Published by Scribner
Publication date: June 13th 2017
I’m a sucker for fiction about books and bookstores so to find a novel about them that is also set in Denver, Colorado (where I lived and still have family living) means I didn’t have any choice but to read Midnight at the Bright Ideas Bookstore. Add in the fact that in the first ten pages, Lydia, a kindhearted bookseller, discovers Joey, one of her favorite misfit customers, has hung himself in the store and you have my attention. Oh, and he has a picture of her from when she was ten-years-old in the front pocket of his jeans. A picture she’s never seen before. BOOM! Questions exploding everywhere and I want answers.
As if the present weren’t dramatic enough author Matthew Sullivan gives the gentle Lydia quite the past—when she was ten her best friend and her best friend’s parents were brutally killed and Lydia survived by hiding under the kitchen sink. After which her father moved her out of Denver and into a tiny mountain town. Now, almost twenty years later she is back and a young man she knew only as a customer is dead with a photo of her as a child and he’s left her his few possessions. Who is he? And what is he trying to tell her? Here is where Sullivan shines. He seeds Midnight with the kind of characters that catch and keep the interest. Not just the lovely Lydia, who is the epitome of book store goodness—a kindly introvert with the magical ability to listen to customers and find their perfect book, but also her father, Joey, her childhood friend Raj and the various people who work at and populate the bookstore. They’re all the perfect accompaniment to a mystery that takes place in the present and the past.

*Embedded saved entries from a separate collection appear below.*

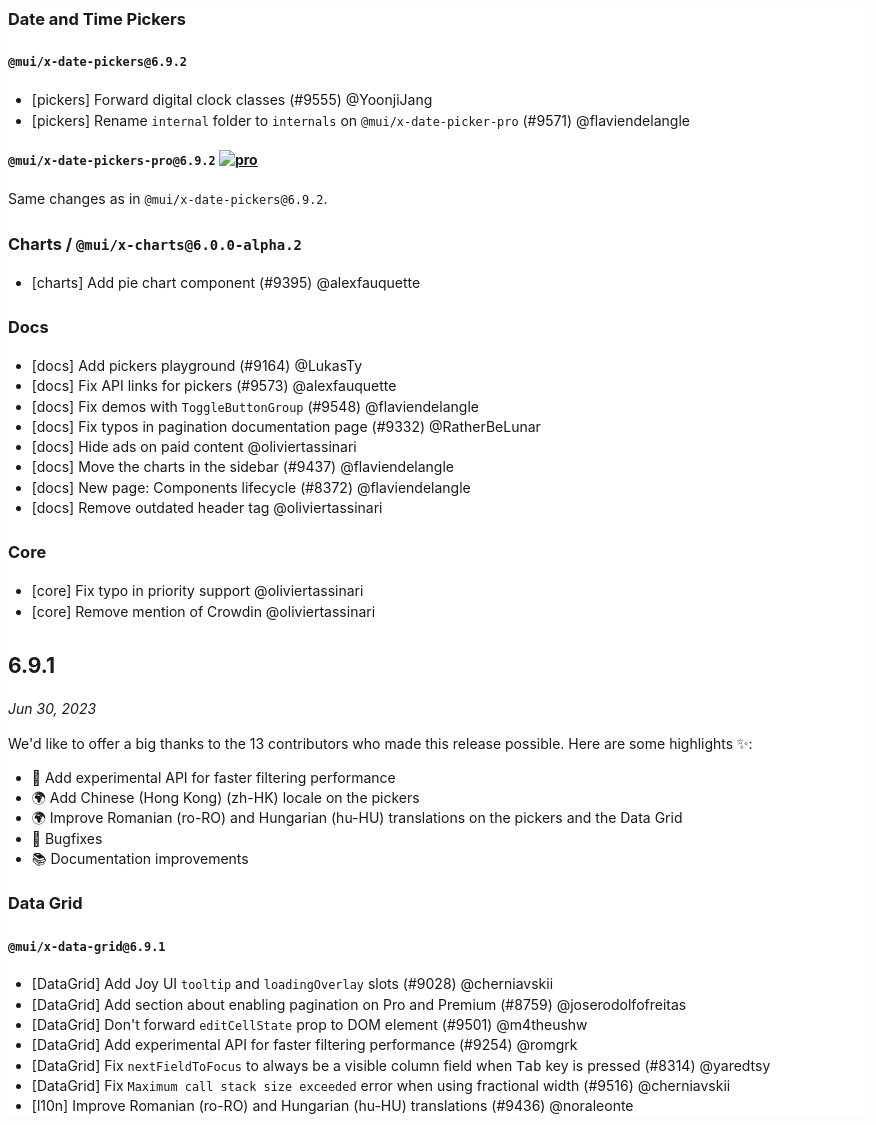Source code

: ### Date and Time Pickers

#### `@mui/x-date-pickers@6.9.2`

- [pickers] Forward digital clock classes (#9555) @YoonjiJang
- [pickers] Rename `internal` folder to `internals` on `@mui/x-date-picker-pro` (#9571) @flaviendelangle

#### `@mui/x-date-pickers-pro@6.9.2` [![pro](https://mui.com/r/x-pro-svg)](https://mui.com/r/x-pro-svg-link 'Pro plan')

Same changes as in `@mui/x-date-pickers@6.9.2`.

### Charts / `@mui/x-charts@6.0.0-alpha.2`

- [charts] Add pie chart component (#9395) @alexfauquette

### Docs

- [docs] Add pickers playground (#9164) @LukasTy
- [docs] Fix API links for pickers (#9573) @alexfauquette
- [docs] Fix demos with `ToggleButtonGroup` (#9548) @flaviendelangle
- [docs] Fix typos in pagination documentation page (#9332) @RatherBeLunar
- [docs] Hide ads on paid content @oliviertassinari
- [docs] Move the charts in the sidebar (#9437) @flaviendelangle
- [docs] New page: Components lifecycle (#8372) @flaviendelangle
- [docs] Remove outdated header tag @oliviertassinari

### Core

- [core] Fix typo in priority support @oliviertassinari
- [core] Remove mention of Crowdin @oliviertassinari

## 6.9.1

_Jun 30, 2023_

We'd like to offer a big thanks to the 13 contributors who made this release possible. Here are some highlights ✨:

- 🔎 Add experimental API for faster filtering performance
- 🌍 Add Chinese (Hong Kong) (zh-HK) locale on the pickers
- 🌍 Improve Romanian (ro-RO) and Hungarian (hu-HU) translations on the pickers and the Data Grid
- 🐞 Bugfixes
- 📚 Documentation improvements

### Data Grid

#### `@mui/x-data-grid@6.9.1`

- [DataGrid] Add Joy UI `tooltip` and `loadingOverlay` slots (#9028) @cherniavskii
- [DataGrid] Add section about enabling pagination on Pro and Premium (#8759) @joserodolfofreitas
- [DataGrid] Don't forward `editCellState` prop to DOM element (#9501) @m4theushw
- [DataGrid] Add experimental API for faster filtering performance (#9254) @romgrk
- [DataGrid] Fix `nextFieldToFocus` to always be a visible column field when <kbd>Tab</kbd> key is pressed (#8314) @yaredtsy
- [DataGrid] Fix `Maximum call stack size exceeded` error when using fractional width (#9516) @cherniavskii
- [l10n] Improve Romanian (ro-RO) and Hungarian (hu-HU) translations (#9436) @noraleonte
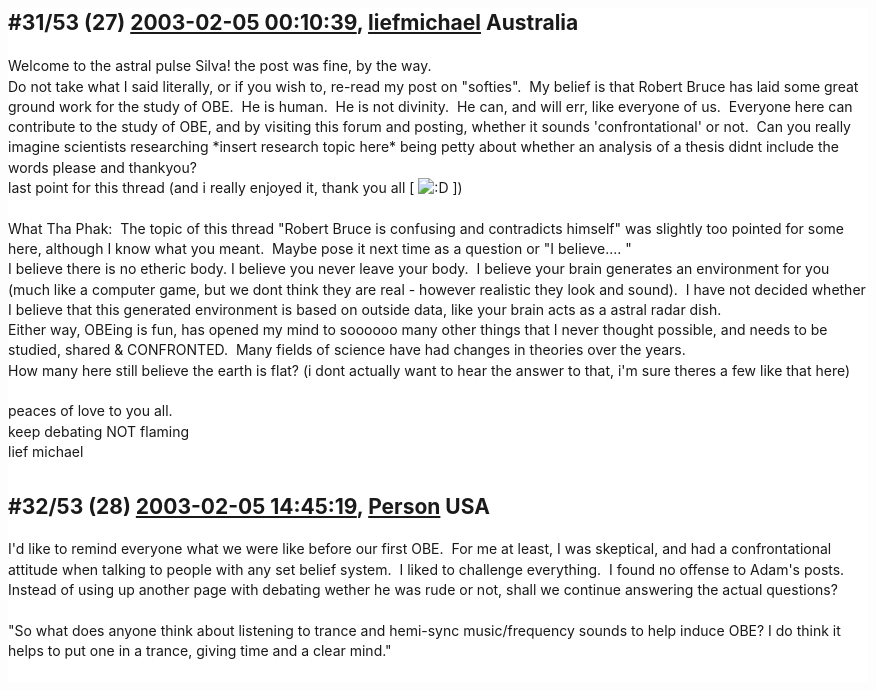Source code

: ## \#31/53 (27) [2003-02-05 00:10:39](https://www.astralpulse.com/forums/index.php?msg=21529), [liefmichael](https://www.astralpulse.com/forums/profile/?u=1082) Australia ##
<section>
Welcome to the astral pulse Silva! the post was fine, by the way.
<br>
Do not take what I said literally, or if you wish to, re-read my post on "softies".  My belief is that Robert Bruce has laid some great ground work for the study of OBE.  He is human.  He is not divinity.  He can, and will err, like everyone of us.  Everyone here can contribute to the study of OBE, and by visiting this forum and posting, whether it sounds 'confrontational' or not.  Can you really imagine scientists researching *insert research topic here* being petty about whether an analysis of a thesis didnt include the words please and thankyou?
<br>
last point for this thread (and i really enjoyed it, thank you all [
<img alt=":D" class="smiley" src="https://www.astralpulse.com/forums/Smileys/fugue/cheesy.png" title="Cheesy"/>
])
<br>
<br>
What Tha Phak:  The topic of this thread "Robert Bruce is confusing and contradicts himself" was slightly too pointed for some here, although I know what you meant.  Maybe pose it next time as a question or "I believe.... "
<br>
I believe there is no etheric body. I believe you never leave your body.  I believe your brain generates an environment for you (much like a computer game, but we dont think they are real - however realistic they look and sound).  I have not decided whether I believe that this generated environment is based on outside data, like your brain acts as a astral radar dish.
<br>
Either way, OBEing is fun, has opened my mind to soooooo many other things that I never thought possible, and needs to be studied, shared &amp; CONFRONTED.  Many fields of science have had changes in theories over the years.
<br>
How many here still believe the earth is flat? (i dont actually want to hear the answer to that, i'm sure theres a few like that here)
<br>
<br>
peaces of love to you all.
<br>
keep debating NOT flaming
<br>
lief michael
</section>

## \#32/53 (28) [2003-02-05 14:45:19](https://www.astralpulse.com/forums/index.php?msg=21579), [Person](https://www.astralpulse.com/forums/profile/?u=635) USA ##
<section>
I'd like to remind everyone what we were like before our first OBE.  For me at least, I was skeptical, and had a confrontational attitude when talking to people with any set belief system.  I liked to challenge everything.  I found no offense to Adam's posts.
<br>
Instead of using up another page with debating wether he was rude or not, shall we continue answering the actual questions?
<br>
<br>
"So what does anyone think about listening to trance and hemi-sync music/frequency sounds to help induce OBE? I do think it helps to put one in a trance, giving time and a clear mind."
<br>
<br>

Sullivan lays out the clues with a fiendish precision in Midnight. Joey has a message for Lydia and his method for sharing it with her is the sort of thing that thrills booklovers—a puzzle within the books themselves. He utilizes this love to take a firm grip on the reader’s attention and doesn’t let go. This control of the narrative is strong for the majority of Midnight, but slips in the last quarter when Sullivan takes a plot that teeters on the edge of plausibility and pushes it—hard. At that point, the focus slips from Lydia and Joey and falls far into her childhood and the people she knew then. Is it enough to shatter the novel’s hold or Sullivan’s cleverness in creating it? No, but it leaves cracks in the story’s credibility, leaving it, for me, as a good read instead of a great one.
hillary says
After reading your review I went and placed a hold at the library lol
Darlene says
Do you think this would provide much meaningful or fun conversation for a bookclub? We loved AJ Fikry.
susan says
I’m a sucker for bookstore types of stories too but this one sounds like a nahhh for me though I’m still thinking on it. What’s the best Denver novel you’ve ever read? hmm. I lived in Colorado for awhile too, and loved it. Kerouac’s On the Road has a bit of Denver in it … but I’m drawing a blank at the moment on other novels
Catherine says
Maybe add it to your TBR as a library book. The number of plots were a problem, but he did do a hell of a job with the bookish aspects.
The closest answer to Denver novels would be the Alan Gregory mystery series by Stephen White. They’re set in Boulder, but there are numerous Denver scenes. I love them!